- **Prompt**: Copy all of the rows below word for word, leaving the pictures out of your answer.

(Saved entries)
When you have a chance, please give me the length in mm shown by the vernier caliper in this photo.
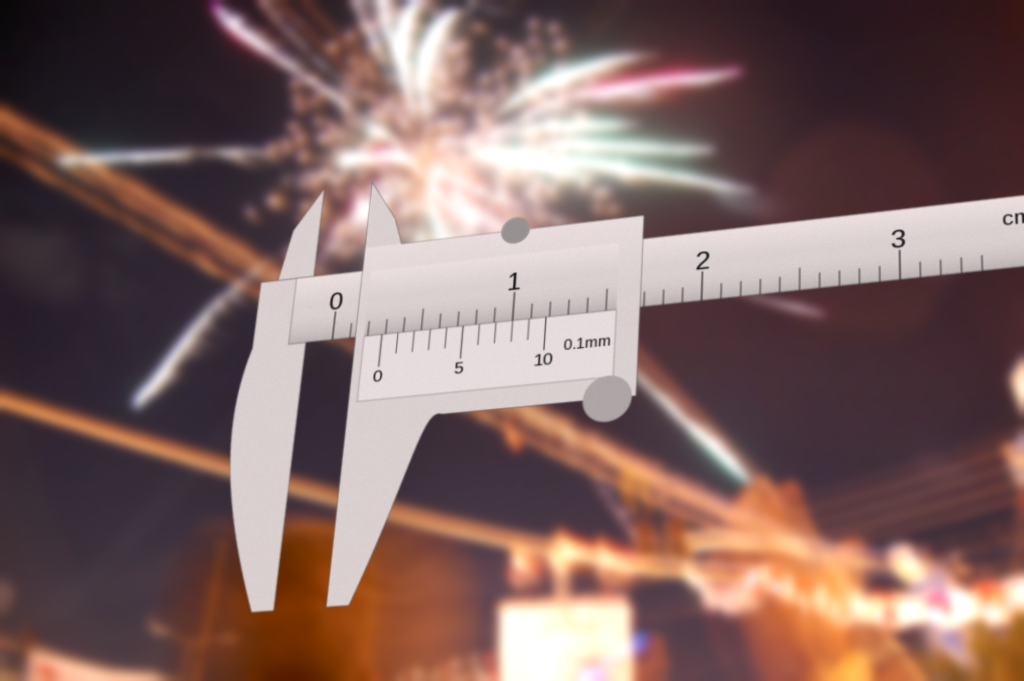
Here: 2.8 mm
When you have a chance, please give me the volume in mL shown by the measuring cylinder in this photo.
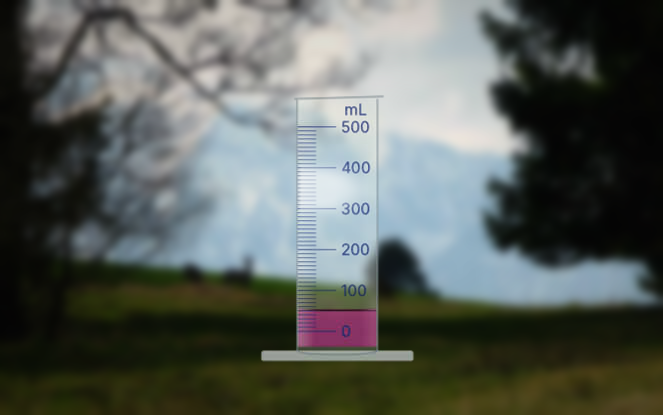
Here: 50 mL
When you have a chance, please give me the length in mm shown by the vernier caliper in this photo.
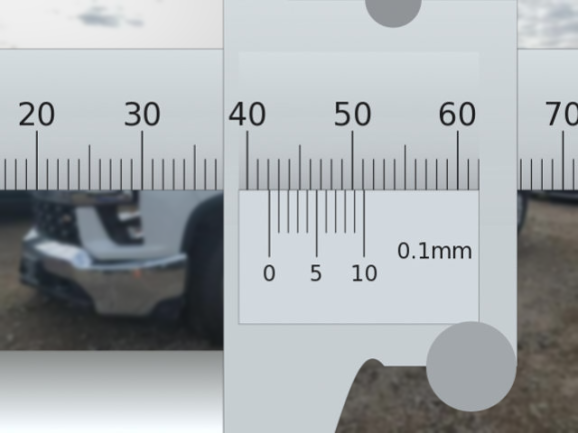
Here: 42.1 mm
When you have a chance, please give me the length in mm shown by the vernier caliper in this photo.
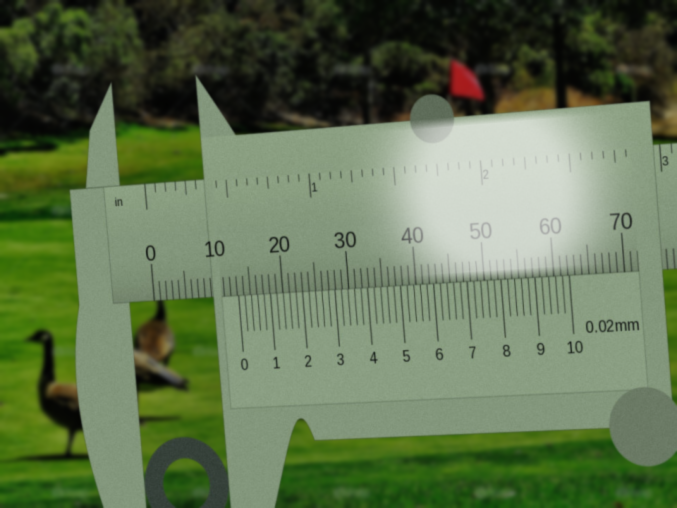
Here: 13.2 mm
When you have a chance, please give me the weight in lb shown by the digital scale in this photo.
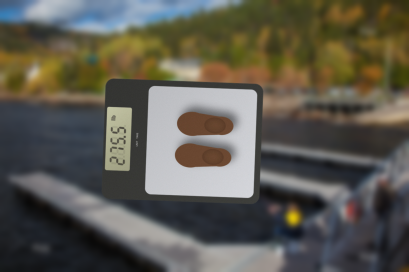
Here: 275.5 lb
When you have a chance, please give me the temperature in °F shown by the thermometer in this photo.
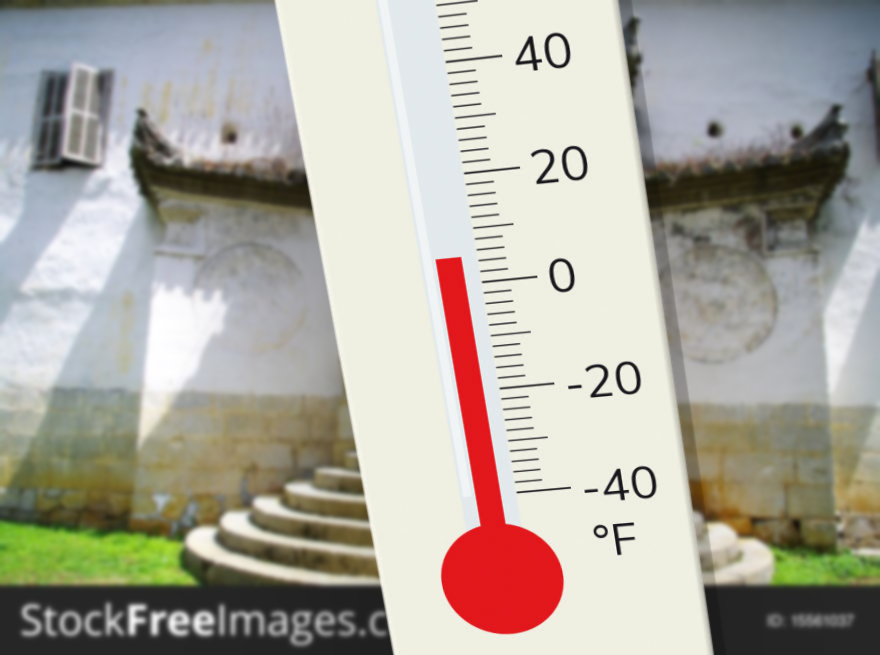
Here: 5 °F
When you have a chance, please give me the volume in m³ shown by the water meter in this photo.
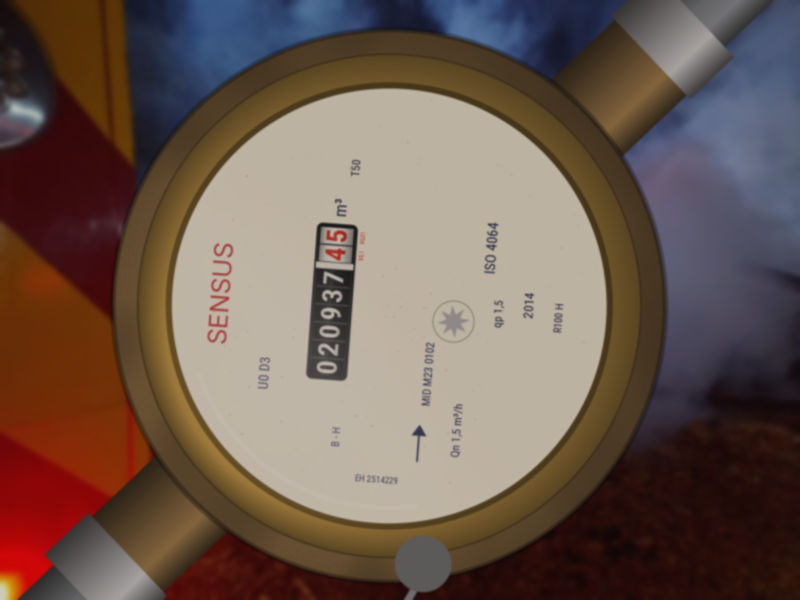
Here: 20937.45 m³
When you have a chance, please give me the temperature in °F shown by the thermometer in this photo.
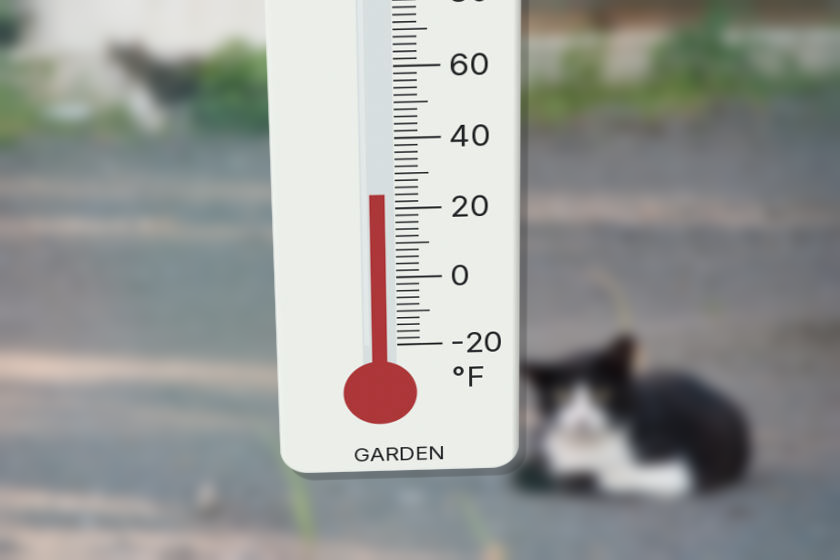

- **Exercise solution**:
When you have a chance, please give me the length in mm shown by the vernier caliper in this photo.
Here: 2.8 mm
When you have a chance, please give me the volume in mL shown by the measuring cylinder in this photo.
Here: 50 mL
When you have a chance, please give me the length in mm shown by the vernier caliper in this photo.
Here: 42.1 mm
When you have a chance, please give me the length in mm shown by the vernier caliper in this photo.
Here: 13.2 mm
When you have a chance, please give me the weight in lb shown by the digital scale in this photo.
Here: 275.5 lb
When you have a chance, please give me the temperature in °F shown by the thermometer in this photo.
Here: 5 °F
When you have a chance, please give me the volume in m³ shown by the water meter in this photo.
Here: 20937.45 m³
When you have a chance, please give me the temperature in °F shown by the thermometer in this photo.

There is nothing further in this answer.